**ACTIVITY**
The response must consist of all the records, retyped exactly.

Stored data entries
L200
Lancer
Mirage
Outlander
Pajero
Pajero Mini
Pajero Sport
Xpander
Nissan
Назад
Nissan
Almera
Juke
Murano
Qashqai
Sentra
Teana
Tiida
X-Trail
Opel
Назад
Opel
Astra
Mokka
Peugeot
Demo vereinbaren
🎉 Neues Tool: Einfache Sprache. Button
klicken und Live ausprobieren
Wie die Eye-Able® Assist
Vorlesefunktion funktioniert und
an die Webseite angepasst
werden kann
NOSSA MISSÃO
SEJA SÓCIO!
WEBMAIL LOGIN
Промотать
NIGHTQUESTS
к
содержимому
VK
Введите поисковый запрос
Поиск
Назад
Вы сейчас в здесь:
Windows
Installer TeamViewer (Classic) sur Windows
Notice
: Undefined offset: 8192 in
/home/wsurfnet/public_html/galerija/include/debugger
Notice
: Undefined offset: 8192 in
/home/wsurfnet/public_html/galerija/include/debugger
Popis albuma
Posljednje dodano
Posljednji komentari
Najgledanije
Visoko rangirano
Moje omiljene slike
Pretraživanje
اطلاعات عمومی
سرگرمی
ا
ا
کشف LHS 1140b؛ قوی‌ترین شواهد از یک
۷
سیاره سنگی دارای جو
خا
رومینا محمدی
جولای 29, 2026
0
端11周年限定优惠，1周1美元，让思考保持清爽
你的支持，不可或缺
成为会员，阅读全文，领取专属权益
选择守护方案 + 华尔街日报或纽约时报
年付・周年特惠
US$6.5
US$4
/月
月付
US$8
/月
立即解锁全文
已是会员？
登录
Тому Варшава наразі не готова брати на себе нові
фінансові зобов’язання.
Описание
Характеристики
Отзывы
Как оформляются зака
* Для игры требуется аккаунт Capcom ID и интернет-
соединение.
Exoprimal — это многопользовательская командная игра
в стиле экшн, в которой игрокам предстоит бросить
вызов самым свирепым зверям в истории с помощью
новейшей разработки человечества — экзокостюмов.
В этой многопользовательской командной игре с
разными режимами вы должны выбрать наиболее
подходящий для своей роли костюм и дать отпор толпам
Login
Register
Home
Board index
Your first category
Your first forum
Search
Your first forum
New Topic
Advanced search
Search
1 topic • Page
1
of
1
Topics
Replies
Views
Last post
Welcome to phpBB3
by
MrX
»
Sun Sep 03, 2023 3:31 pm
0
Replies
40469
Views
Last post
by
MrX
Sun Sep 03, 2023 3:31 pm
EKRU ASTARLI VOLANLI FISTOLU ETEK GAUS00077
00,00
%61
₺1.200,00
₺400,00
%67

**WRITTEN ANSWER**
L200
Lancer
Mirage
Outlander
Pajero
Pajero Mini
Pajero Sport
Xpander
Nissan
Назад
Nissan
Almera
Juke
Murano
Qashqai
Sentra
Teana
Tiida
X-Trail
Opel
Назад
Opel
Astra
Mokka
Peugeot
Demo vereinbaren
🎉 Neues Tool: Einfache Sprache. Button
klicken und Live ausprobieren
Wie die Eye-Able® Assist
Vorlesefunktion funktioniert und
an die Webseite angepasst
werden kann
NOSSA MISSÃO
SEJA SÓCIO!
WEBMAIL LOGIN
Промотать
NIGHTQUESTS
к
содержимому
VK
Введите поисковый запрос
Поиск
Назад
Вы сейчас в здесь:
Windows
Installer TeamViewer (Classic) sur Windows
Notice
: Undefined offset: 8192 in
/home/wsurfnet/public_html/galerija/include/debugger
Notice
: Undefined offset: 8192 in
/home/wsurfnet/public_html/galerija/include/debugger
Popis albuma
Posljednje dodano
Posljednji komentari
Najgledanije
Visoko rangirano
Moje omiljene slike
Pretraživanje
اطلاعات عمومی
سرگرمی
ا
ا
کشف LHS 1140b؛ قوی‌ترین شواهد از یک
۷
سیاره سنگی دارای جو
خا
رومینا محمدی
جولای 29, 2026
0
端11周年限定优惠，1周1美元，让思考保持清爽
你的支持，不可或缺
成为会员，阅读全文，领取专属权益
选择守护方案 + 华尔街日报或纽约时报
年付・周年特惠
US$6.5
US$4
/月
月付
US$8
/月
立即解锁全文
已是会员？
登录
Тому Варшава наразі не готова брати на себе нові
фінансові зобов’язання.
Описание
Характеристики
Отзывы
Как оформляются зака
* Для игры требуется аккаунт Capcom ID и интернет-
соединение.
Exoprimal — это многопользовательская командная игра
в стиле экшн, в которой игрокам предстоит бросить
вызов самым свирепым зверям в истории с помощью
новейшей разработки человечества — экзокостюмов.
В этой многопользовательской командной игре с
разными режимами вы должны выбрать наиболее
подходящий для своей роли костюм и дать отпор толпам
Login
Register
Home
Board index
Your first category
Your first forum
Search
Your first forum
New Topic
Advanced search
Search
1 topic • Page
1
of
1
Topics
Replies
Views
Last post
Welcome to phpBB3
by
MrX
»
Sun Sep 03, 2023 3:31 pm
0
Replies
40469
Views
Last post
by
MrX
Sun Sep 03, 2023 3:31 pm
EKRU ASTARLI VOLANLI FISTOLU ETEK GAUS00077
00,00
%61
₺1.200,00
₺400,00
%67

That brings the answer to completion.